A major future EU public-private partnership in research and innovation is currently in gestation. I believe it could help to address some of the biggest challenges in modern healthcare – and its scope will be wide enough to welcome medical devices and diagnostics companies, large and small.

Let’s consider some historical context. The EU research and innovation budget is significant. The Horizon 2020 programme, which ends next year, has a budget of around €80 billion. One of the key elements, as far as healthcare is concerns, has been the Innovative Medicines Initiative (IMI). This public-private partnership was funded by the European Commission and through in-kind contributions from pharmaceutical companies. In its first iteration, it had a total budget of €2 billion.
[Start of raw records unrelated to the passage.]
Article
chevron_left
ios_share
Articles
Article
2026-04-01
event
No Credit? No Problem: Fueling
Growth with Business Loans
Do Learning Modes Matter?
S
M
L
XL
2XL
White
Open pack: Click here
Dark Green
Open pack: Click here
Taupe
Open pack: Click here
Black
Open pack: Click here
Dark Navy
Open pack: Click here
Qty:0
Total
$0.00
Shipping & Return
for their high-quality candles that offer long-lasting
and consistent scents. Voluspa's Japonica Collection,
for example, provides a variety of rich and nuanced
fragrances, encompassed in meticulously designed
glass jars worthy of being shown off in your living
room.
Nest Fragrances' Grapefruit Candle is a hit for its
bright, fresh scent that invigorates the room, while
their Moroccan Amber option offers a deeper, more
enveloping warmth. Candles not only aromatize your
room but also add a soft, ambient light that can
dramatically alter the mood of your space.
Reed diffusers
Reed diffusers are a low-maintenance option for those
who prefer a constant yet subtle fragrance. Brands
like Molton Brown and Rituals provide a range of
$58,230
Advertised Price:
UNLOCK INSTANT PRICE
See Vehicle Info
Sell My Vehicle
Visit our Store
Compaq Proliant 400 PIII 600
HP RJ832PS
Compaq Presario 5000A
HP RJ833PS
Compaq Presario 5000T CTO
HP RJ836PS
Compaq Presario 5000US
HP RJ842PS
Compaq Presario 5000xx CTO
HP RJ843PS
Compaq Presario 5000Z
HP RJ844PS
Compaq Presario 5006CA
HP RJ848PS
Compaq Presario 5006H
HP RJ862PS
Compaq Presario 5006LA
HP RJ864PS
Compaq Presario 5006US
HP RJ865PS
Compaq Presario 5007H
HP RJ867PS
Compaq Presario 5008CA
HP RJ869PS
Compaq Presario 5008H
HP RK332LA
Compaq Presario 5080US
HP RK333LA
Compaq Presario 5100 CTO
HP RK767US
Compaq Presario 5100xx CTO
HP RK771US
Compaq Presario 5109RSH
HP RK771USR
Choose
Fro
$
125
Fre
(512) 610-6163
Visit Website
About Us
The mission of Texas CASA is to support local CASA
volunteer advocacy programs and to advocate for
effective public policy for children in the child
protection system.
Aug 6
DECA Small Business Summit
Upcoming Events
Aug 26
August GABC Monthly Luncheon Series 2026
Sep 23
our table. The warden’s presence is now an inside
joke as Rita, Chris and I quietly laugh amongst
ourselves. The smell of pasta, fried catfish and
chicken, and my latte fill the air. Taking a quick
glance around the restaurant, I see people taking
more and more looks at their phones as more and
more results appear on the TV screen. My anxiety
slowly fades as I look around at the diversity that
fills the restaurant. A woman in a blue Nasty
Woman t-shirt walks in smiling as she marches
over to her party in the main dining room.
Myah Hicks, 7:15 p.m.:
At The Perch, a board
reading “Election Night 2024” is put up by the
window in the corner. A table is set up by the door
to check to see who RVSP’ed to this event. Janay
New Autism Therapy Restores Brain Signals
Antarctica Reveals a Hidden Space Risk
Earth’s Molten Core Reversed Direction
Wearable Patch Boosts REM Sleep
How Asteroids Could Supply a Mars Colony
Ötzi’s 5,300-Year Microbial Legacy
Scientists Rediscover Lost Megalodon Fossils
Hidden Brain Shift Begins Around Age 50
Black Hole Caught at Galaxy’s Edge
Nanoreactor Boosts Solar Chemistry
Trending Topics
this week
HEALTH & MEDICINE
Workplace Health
The current incarnation which ends next year, has a budget of more than €3 billion.

While IMI has, for more than 10 years, fostered collaboration and cooperation between pharmaceutical companies in unblocking bottlenecks in the medicines development pipeline, I expect the next big ‘PPP Health’ to go further. Modelled on the IMI structure as well as the ECSEL partnership for the micro-electronics sector, it will encompass pharma, biotech and medtech. This makes perfect sense: the solutions to the health challenges we face as a society do not lie in one industry – the future is patient-centred and integrated, with a significant role for digital technologies.
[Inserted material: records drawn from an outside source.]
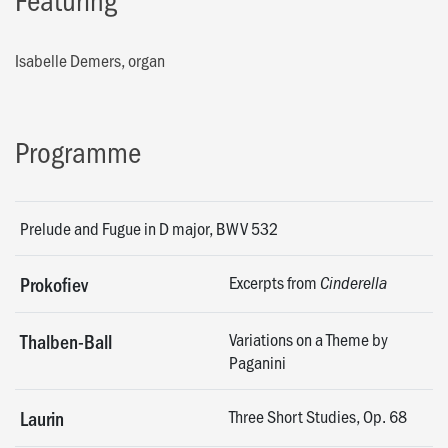
Isabelle Demers, organ
Programme
Prelude and Fugue in D major, BWV 532
Excerpts from
Prokofiev
Cinderella
Variations on a Theme by
Thalben-Ball
Paganini
Three Short Studies, Op. 68
Laurin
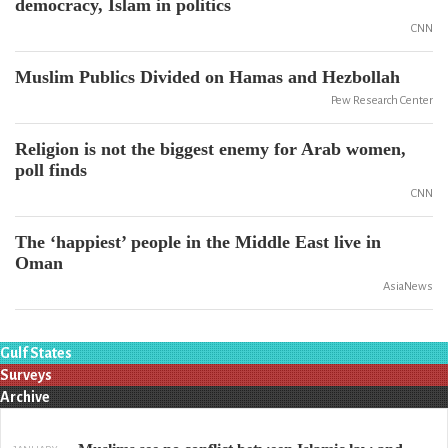
democracy, Islam in politics
CNN
Muslim Publics Divided on Hamas and Hezbollah
Pew Research Center
Religion is not the biggest enemy for Arab women,
poll finds
CNN
The ‘happiest’ people in the Middle East live in
Oman
AsiaNews
Gulf States
Surveys
Archive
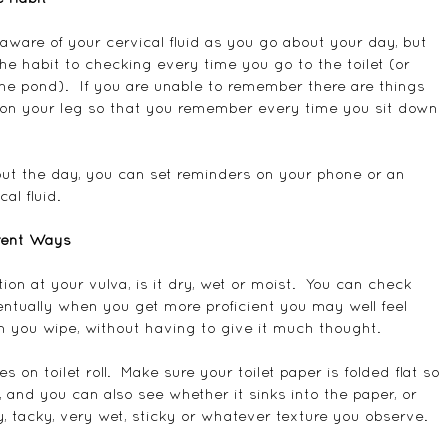
ware of your cervical fluid as you go about your day, but 
 the habit to checking every time you go to the toilet (or 
he pond).  If you are unable to remember there are things 
on your leg so that you remember every time you sit down 
out the day, you can set reminders on your phone or an 
al fluid.
erent Ways
ion at your vulva, is it dry, wet or moist.  You can check 
entually when you get more proficient you may well feel 
n you wipe, without having to give it much thought.
 on toilet roll.  Make sure your toilet paper is folded flat so 
s, and you can also see whether it sinks into the paper, or 
dry, tacky, very wet, sticky or whatever texture you observe.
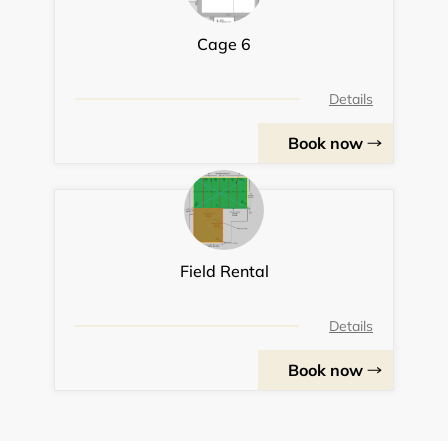
Cage 6
Details
Book now
Field Rental
Details
Book now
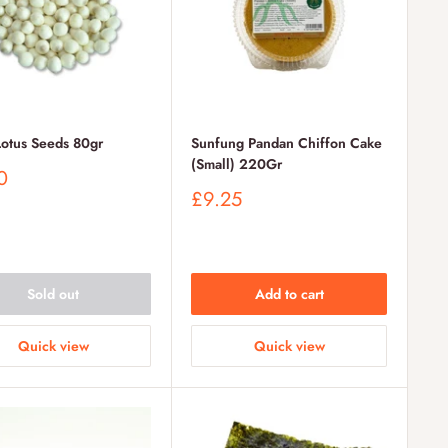
Lotus Seeds 80gr
Sunfung Pandan Chiffon Cake
(Small) 220Gr
0
Sale
£9.25
price
Sold out
Add to cart
Quick view
Quick view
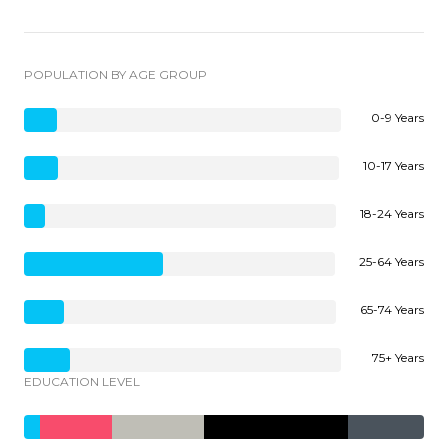
POPULATION BY AGE GROUP
0-9 Years
10-17 Years
18-24 Years
25-64 Years
65-74 Years
75+ Years
EDUCATION LEVEL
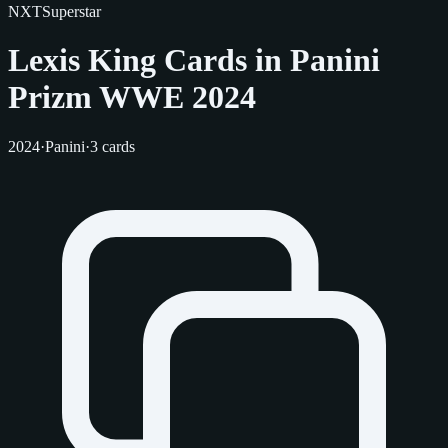
NXT
Superstar
Lexis King Cards in Panini
Prizm WWE 2024
2024
·
Panini
·
3 cards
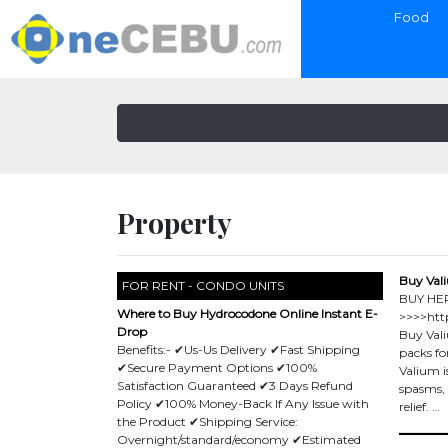
Food
Property
Buy Vali
FOR RENT - CONDO UNITS
BUY HE
Where to Buy Hydrocodone Online Instant E-
>>>>http
Drop
Buy Vali
Benefits:- ✔Us-Us Delivery ✔Fast Shipping
packs fo
✔Secure Payment Options ✔100%
Valium i
Satisfaction Guaranteed ✔3 Days Refund
spasms, a
Policy ✔100% Money-Back If Any Issue with
relief. …
the Product ✔Shipping Service:
Overnight/standard/economy ✔Estimated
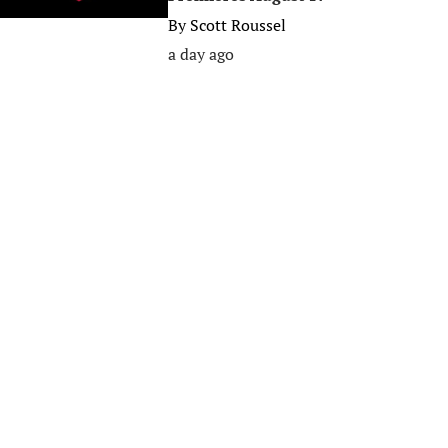
By
Scott Roussel
a day ago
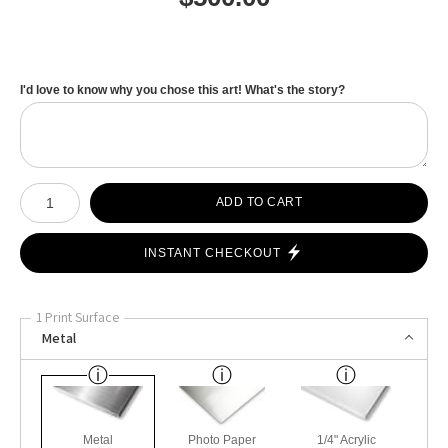
I'd love to know why you chose this art! What's the story?
Number of product units
ADD TO CART
INSTANT CHECKOUT
1 Print Surface
Metal
Metal
Photo Paper
1/4" Acrylic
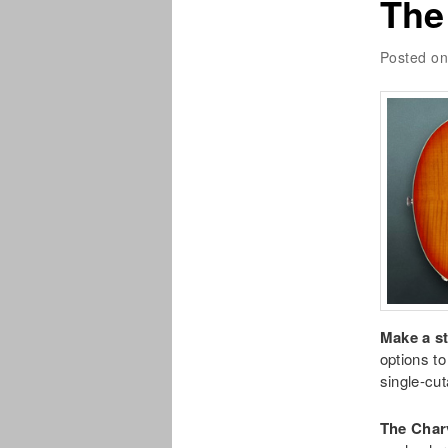
The
Posted o
Make a s
options t
single-cu
The Char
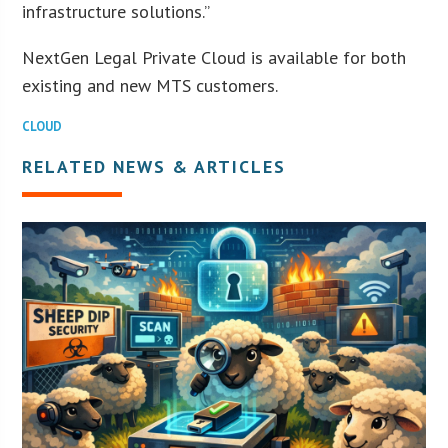
infrastructure solutions.”
NextGen Legal Private Cloud is available for both
existing and new MTS customers.
CLOUD
RELATED NEWS & ARTICLES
I expect this approach to be welcomed by the medtech sector, particularly if it is accompanied by supports that will help start-ups and entrepreneurs tap into funds that may previously have seemed distant or complex. After all, it is from these dynamic but smaller players that innovation flows.
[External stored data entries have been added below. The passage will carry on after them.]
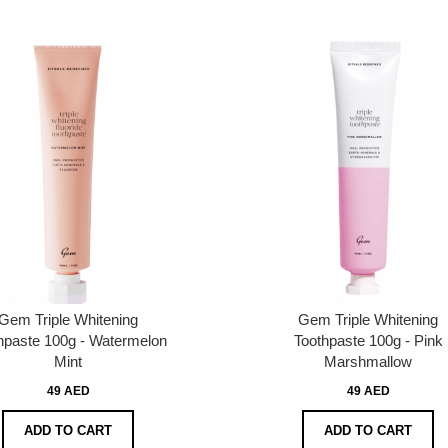
Gem Triple Whitening
Gem Triple Whitening
hpaste 100g - Watermelon
Toothpaste 100g - Pink
Mint
Marshmallow
49 AED
49 AED
ADD TO CART
ADD TO CART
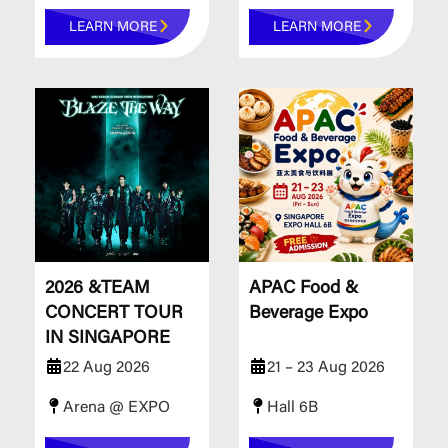
LEARN MORE
LEARN MORE
2026 &TEAM
APAC Food &
CONCERT TOUR
Beverage Expo
IN SINGAPORE
22 Aug 2026
21 – 23 Aug 2026
Arena @ EXPO
Hall 6B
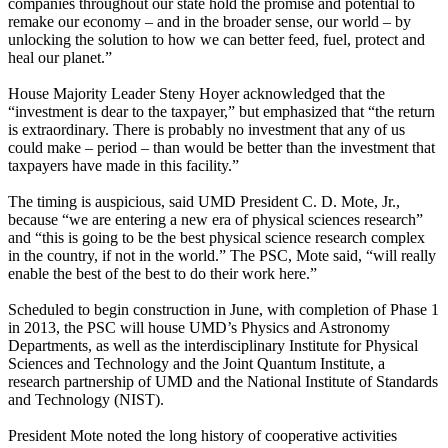
companies throughout our state hold the promise and potential to
remake our economy – and in the broader sense, our world – by
unlocking the solution to how we can better feed, fuel, protect and
heal our planet.”
House Majority Leader Steny Hoyer acknowledged that the
“investment is dear to the taxpayer,” but emphasized that “the return
is extraordinary. There is probably no investment that any of us
could make – period – than would be better than the investment that
taxpayers have made in this facility.”
The timing is auspicious, said UMD President C. D. Mote, Jr.,
because “we are entering a new era of physical sciences research”
and “this is going to be the best physical science research complex
in the country, if not in the world.” The PSC, Mote said, “will really
enable the best of the best to do their work here.”
Scheduled to begin construction in June, with completion of Phase 1
in 2013, the PSC will house UMD’s Physics and Astronomy
Departments, as well as the interdisciplinary Institute for Physical
Sciences and Technology and the Joint Quantum Institute, a
research partnership of UMD and the National Institute of Standards
and Technology (NIST).
President Mote noted the long history of cooperative activities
The reality is that securing and accounting for EU funds will remain administratively demanding. We are speaking here of public money. But we can help SMEs to identify relevant calls for projects, to prepare proposes, identify partners and deliver projects. Unlike pharma or microelectronics companies which may be large enough to justify in-house expertise, SMEs and entrepreneurs need to be connected to consultants and expertise – in innovation clusters, for example – that can unlock the door to EU funding for them.

Even more significantly, as the European Commission has been preparing the next PPP, medtech has had a voice at the table. For more than three years, I have sat with MedTech Europe, the pharma and biotech industry, leading research institutes and others to help shape the future priorities for health innovation.

The result is a tentative set of priority areas for future research and innovation:

–          Precision medicine: harnessing advances in genetics, biology and technology to provide more precise diagnostics and care

–          Integrated care: patient-centred solutions across the continuum of care

–          Digital health: Embracing advances in health information technologies, such as artificial intelligence (AI), to change how healthcare is delivered

–          Citizen and patient empowerment: involving people in the improvement of their health and wellbeing, and engaging them in disease management and in finding new solutions

–          Value-based healthcare: initiatives designed to guide investment in health and social care based on ‘value’

In short, there are big opportunities ahead for medtech companies. A first step will be to discuss these issues at a ground-breaking session of the MedTech Forum in Paris. This will help companies to prepare a considered response to a public consultation document on the EU’s next PPP in health which I expect will be published this summer.